"There is something about a treasure," says Joseph Conrad in Nostromo, "that fastens on a man's mind." And, yes, there is something about the subject of treasure hunting that continues to fascinate us. One only needs to browse the Web to discover a whole netherworld of treasure-hunting magazines, metal-detector clubs, and lost-mine information exchanges that apparently engage the funds and spare time of thousands of hopefuls. But digging up tin cans and discarded horseshoes or crashing through the Superstitions in a "recreational vehicle" somehow goes against the romantic grain.

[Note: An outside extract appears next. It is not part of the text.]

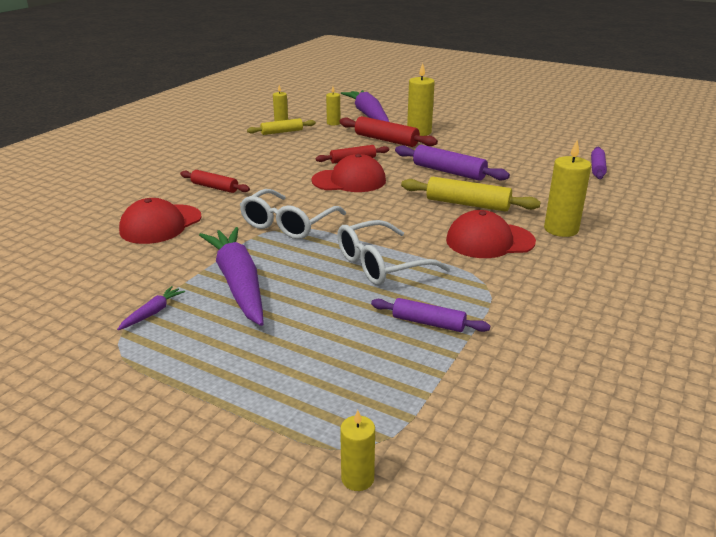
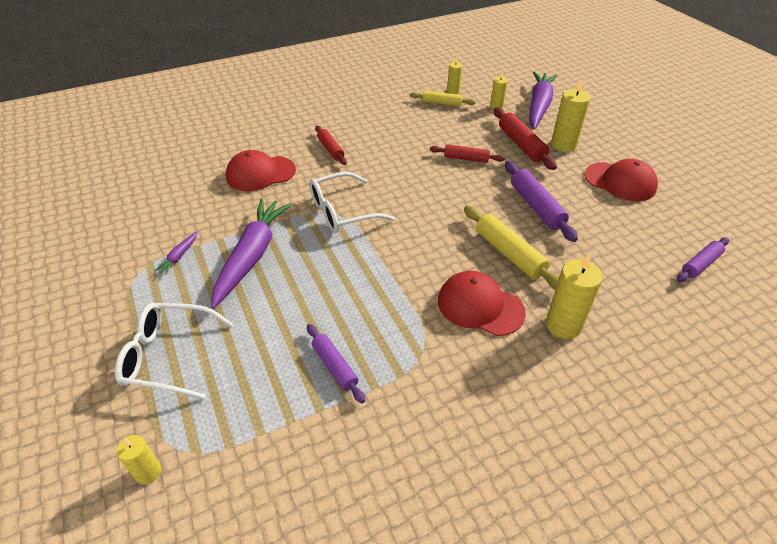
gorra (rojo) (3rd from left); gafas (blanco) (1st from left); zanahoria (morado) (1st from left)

Charles Elliott recaptures the essential romance of the search in this collection of classic stories. Many are true - or purport to be. They encompass all the great themes - obsession, tragedy, danger, crime, frustration, terrible physical challenge, success and disappointment. They take place under the sea, in jungles, on desert islands, even in the attics of old houses. The treasure itself is not always gold, silver, and diamonds - it may be lost documents, the solution to a historical puzzle, or an unexpected archaeological discovery. What is common to them all is the excitement of the chase and the possibility - irrational, perhaps, but unavoidable -that treasure really is there for the finding.
CHARLES ELLIOTT is always ready to depart for the Old West in search of a lost mine. He has written The Potting-Shed Papers, The Transplanted Gardener, and The Gap in the Hedge. He has also edited The Quotable Gardener and The Greatest Cat Stories Ever Told. He lives in London, England.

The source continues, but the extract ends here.